■ **GIVEN EXERCISE**
Can you rewrite the items from the line holding "order: Lamiales" through the end of the items, both included, as a two-column CSV with columns "label" and "value", one row per item, each field in double quotes with any line breaks replaced by spaces, and the pictures left out?
-------- DATA SHOWN --------
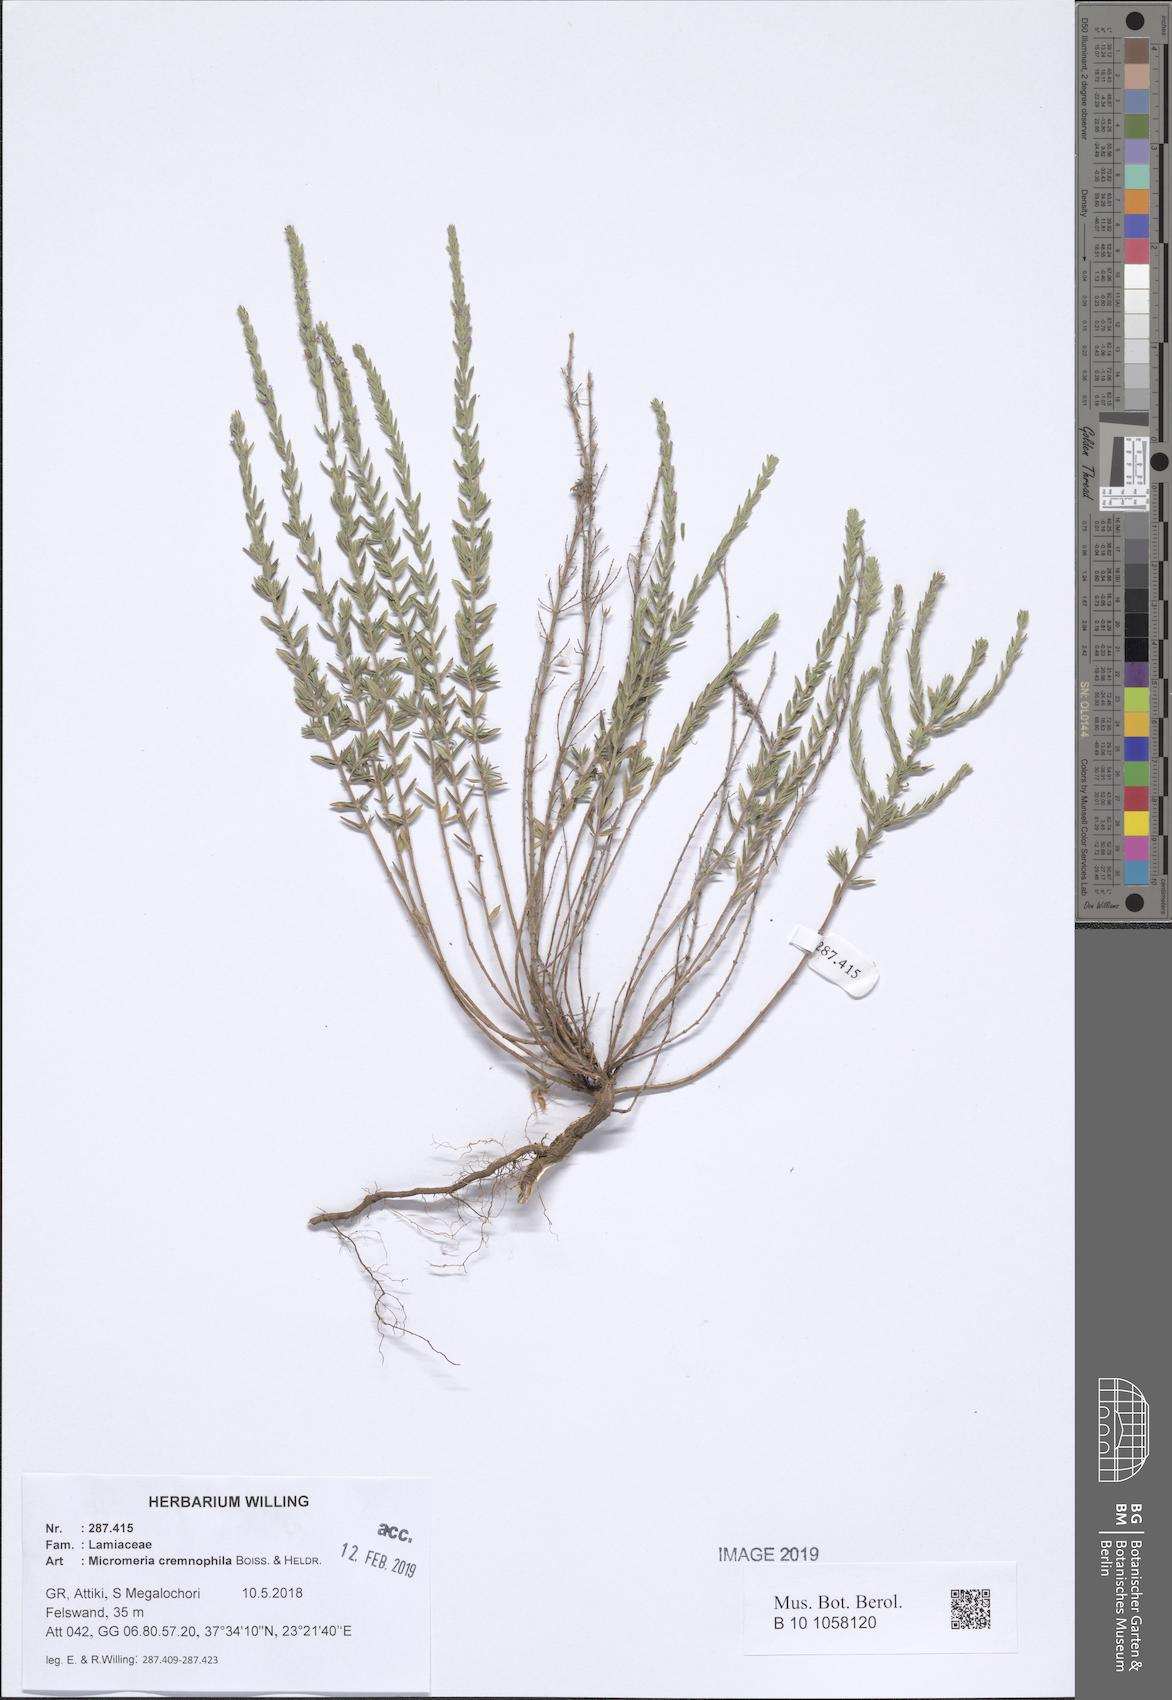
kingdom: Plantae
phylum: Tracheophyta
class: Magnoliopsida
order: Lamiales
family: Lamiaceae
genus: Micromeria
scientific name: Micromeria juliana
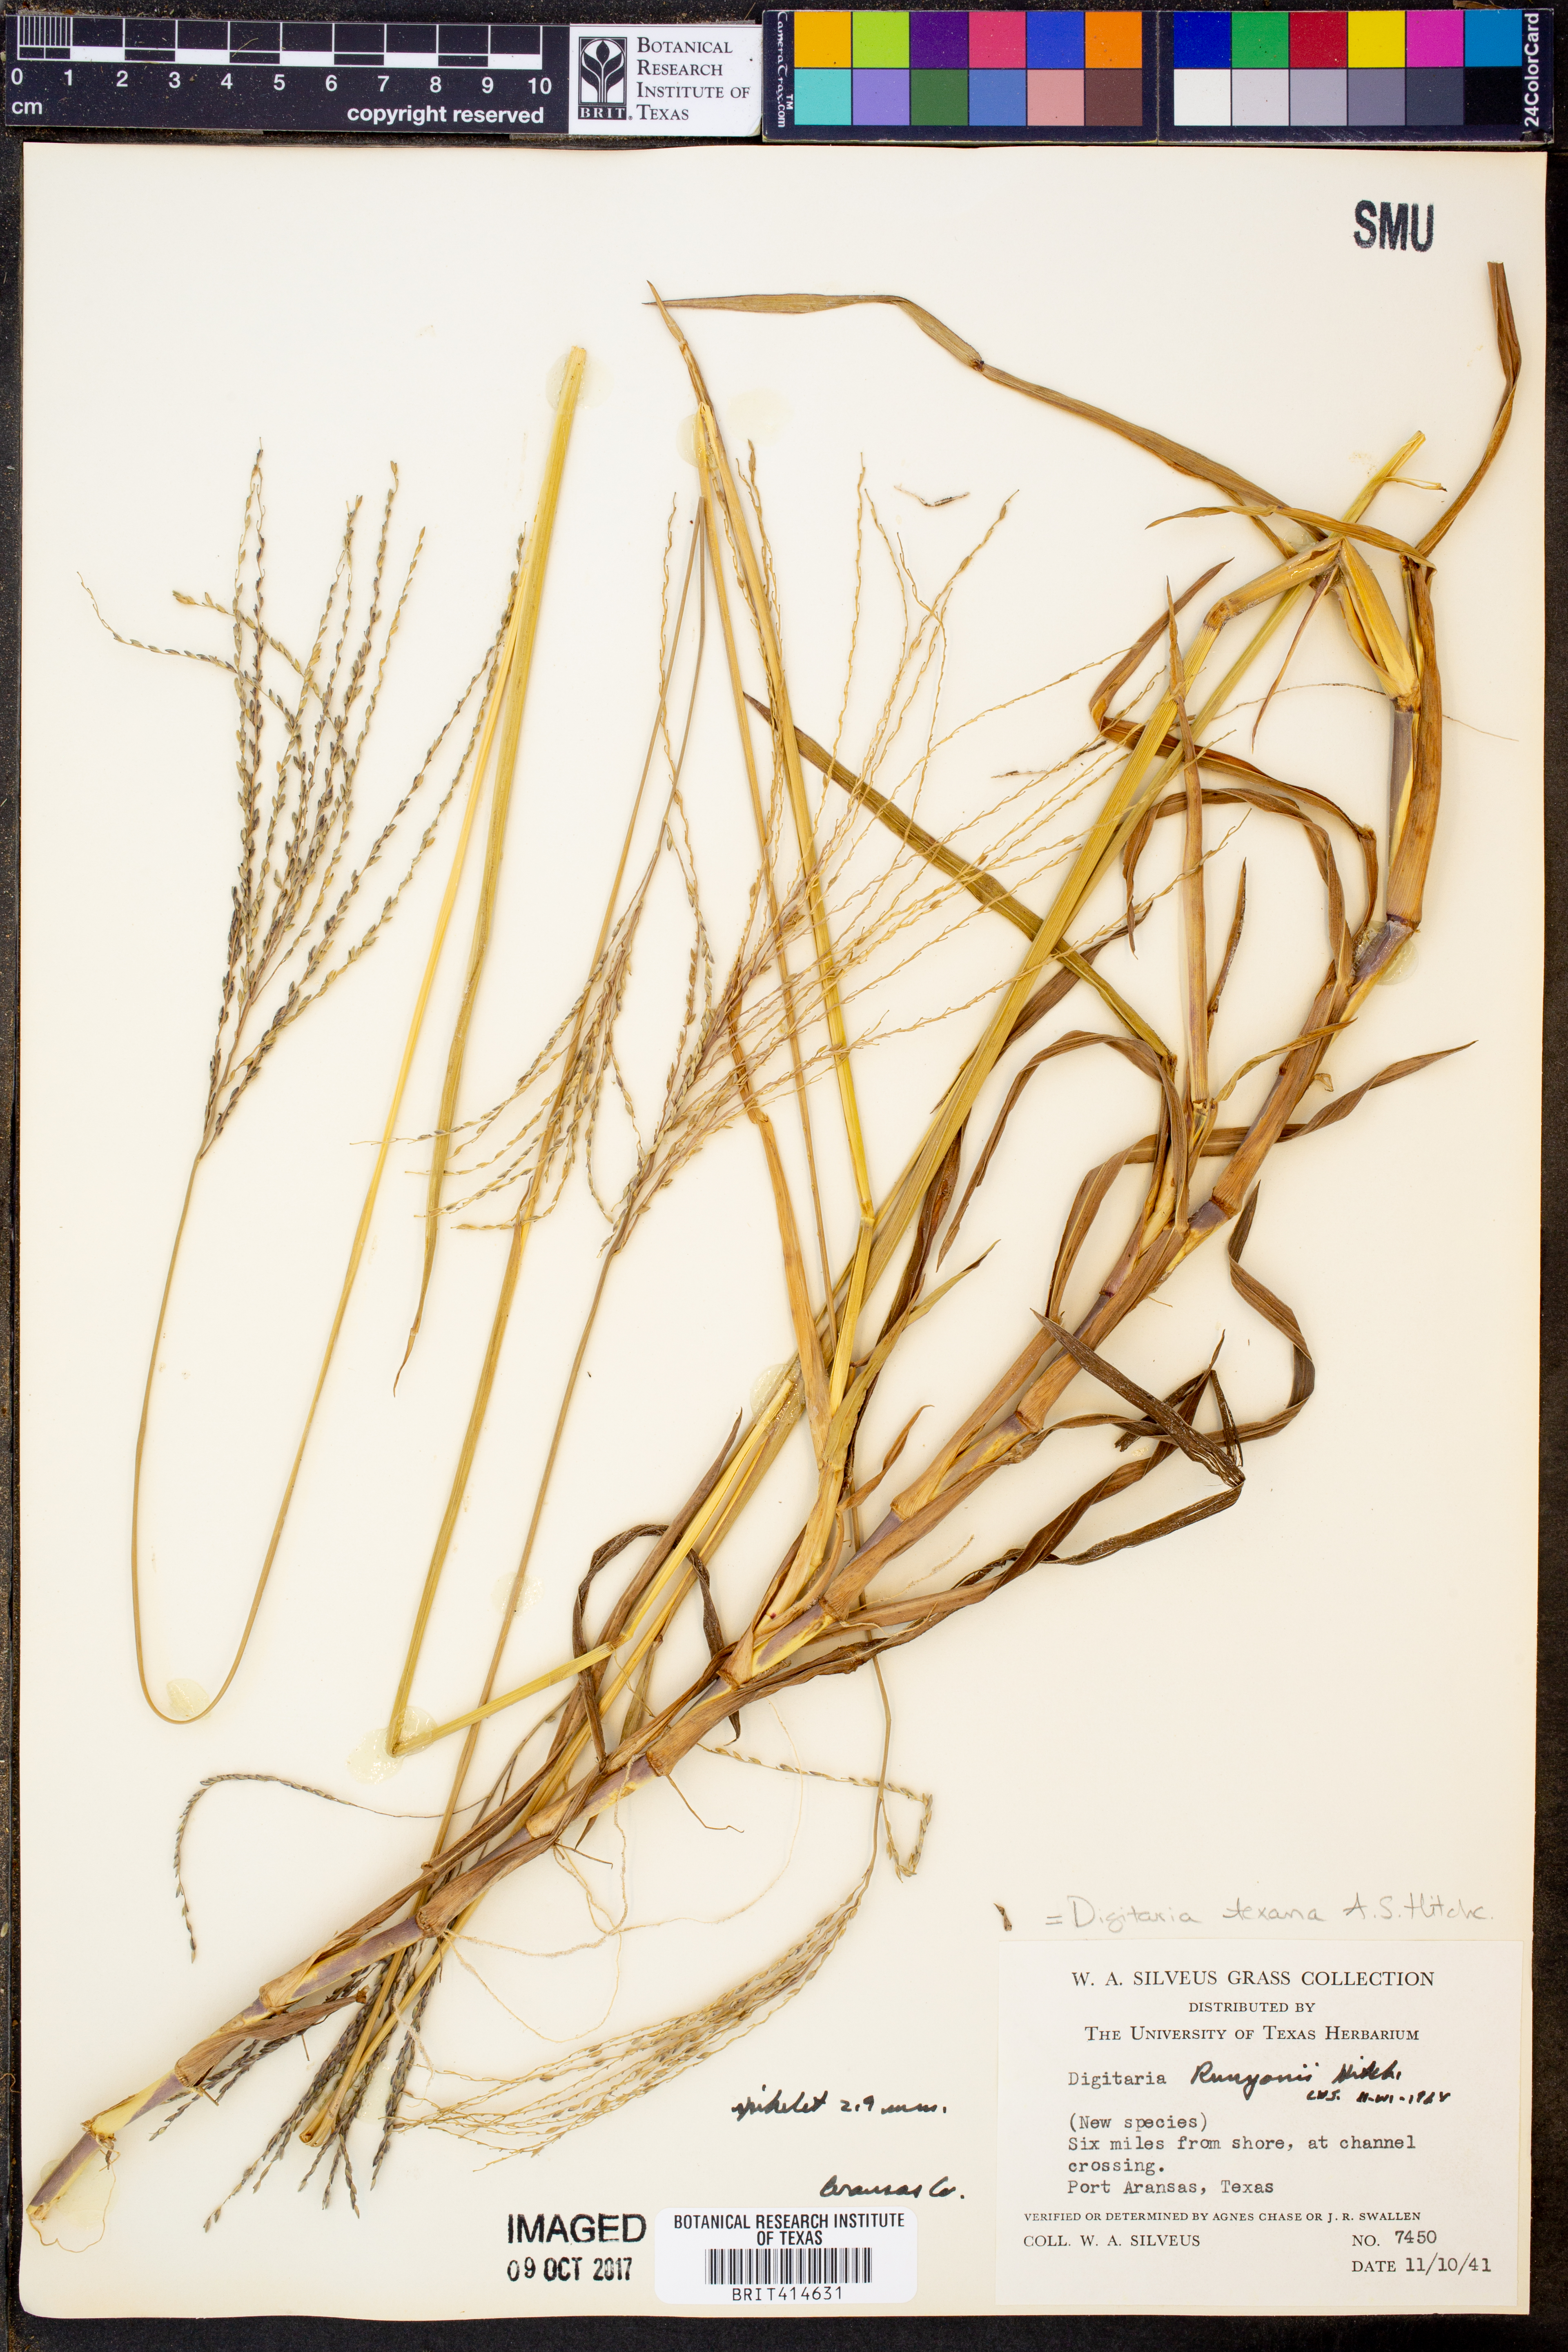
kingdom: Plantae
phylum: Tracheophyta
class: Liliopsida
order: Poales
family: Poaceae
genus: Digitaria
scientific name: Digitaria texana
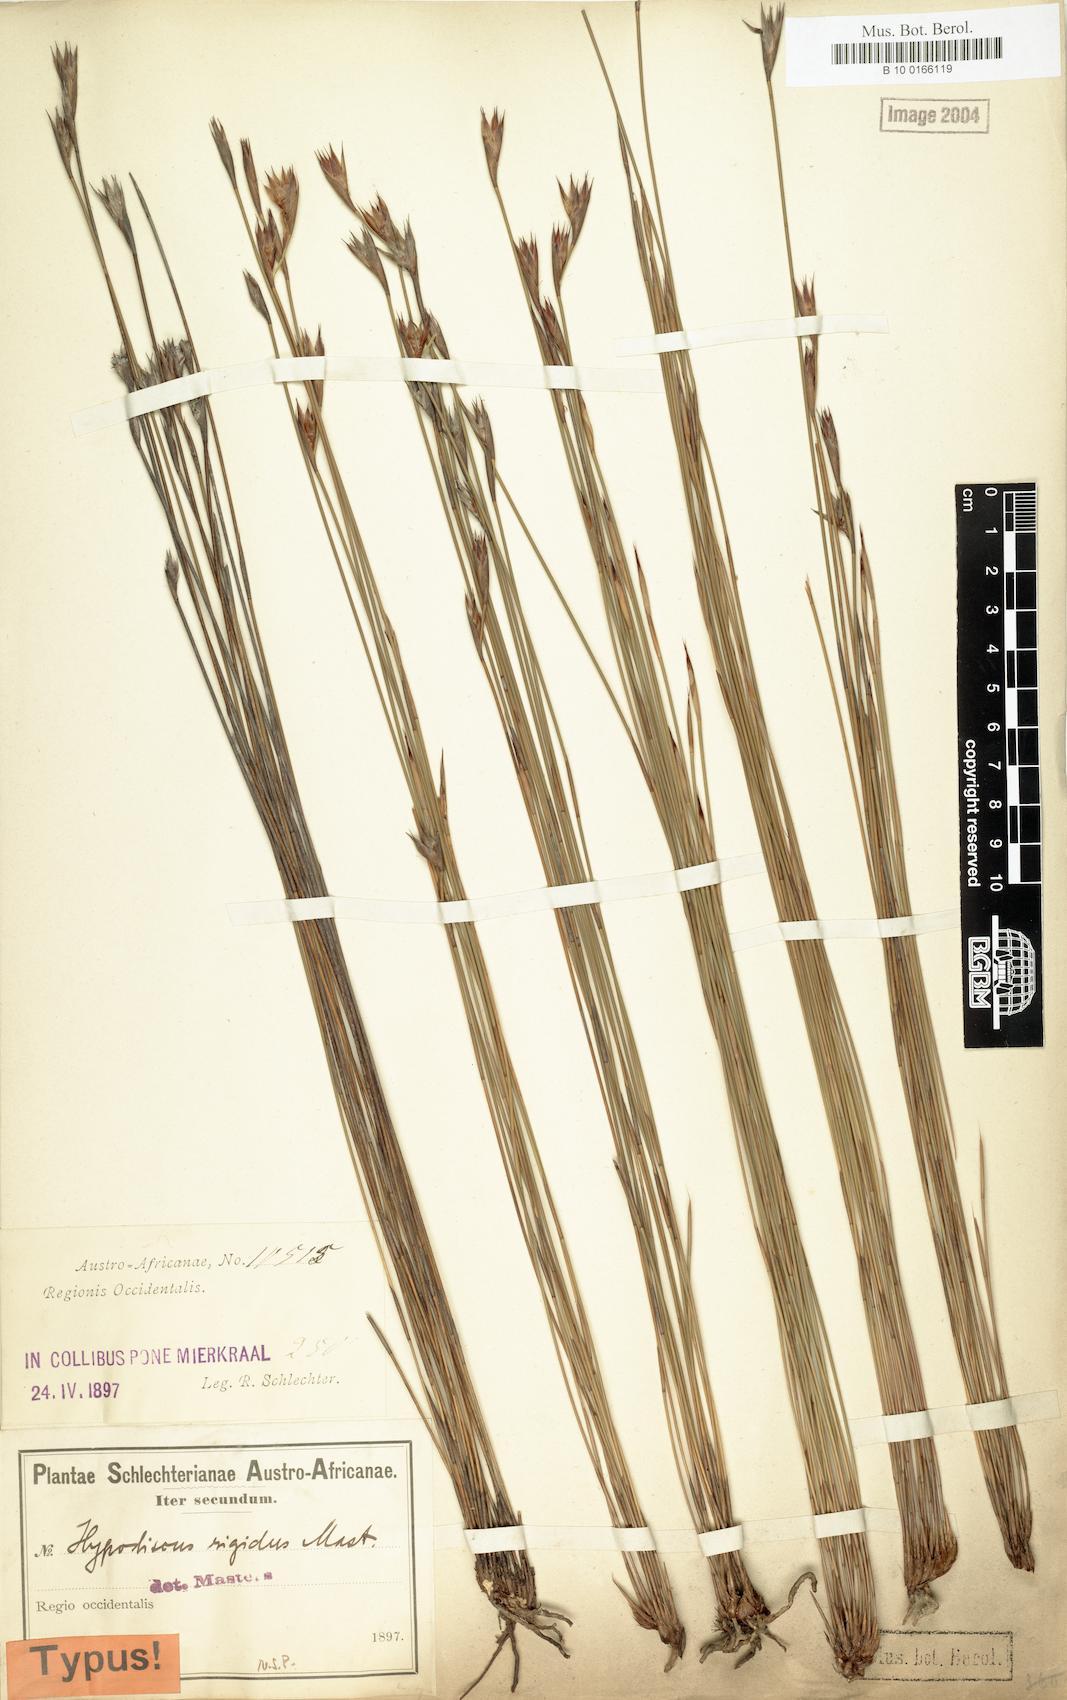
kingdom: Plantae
--------
■ **COMPLETED TASK**
label,value
"order:","Lamiales"
"family:","Lamiaceae"
"genus:","Micromeria"
"scientific name:","Micromeria juliana"
"kingdom:","Plantae"
"phylum:","Tracheophyta"
"class:","Liliopsida"
"order:","Poales"
"family:","Poaceae"
"genus:","Digitaria"
"scientific name:","Digitaria texana"
"kingdom:","Plantae"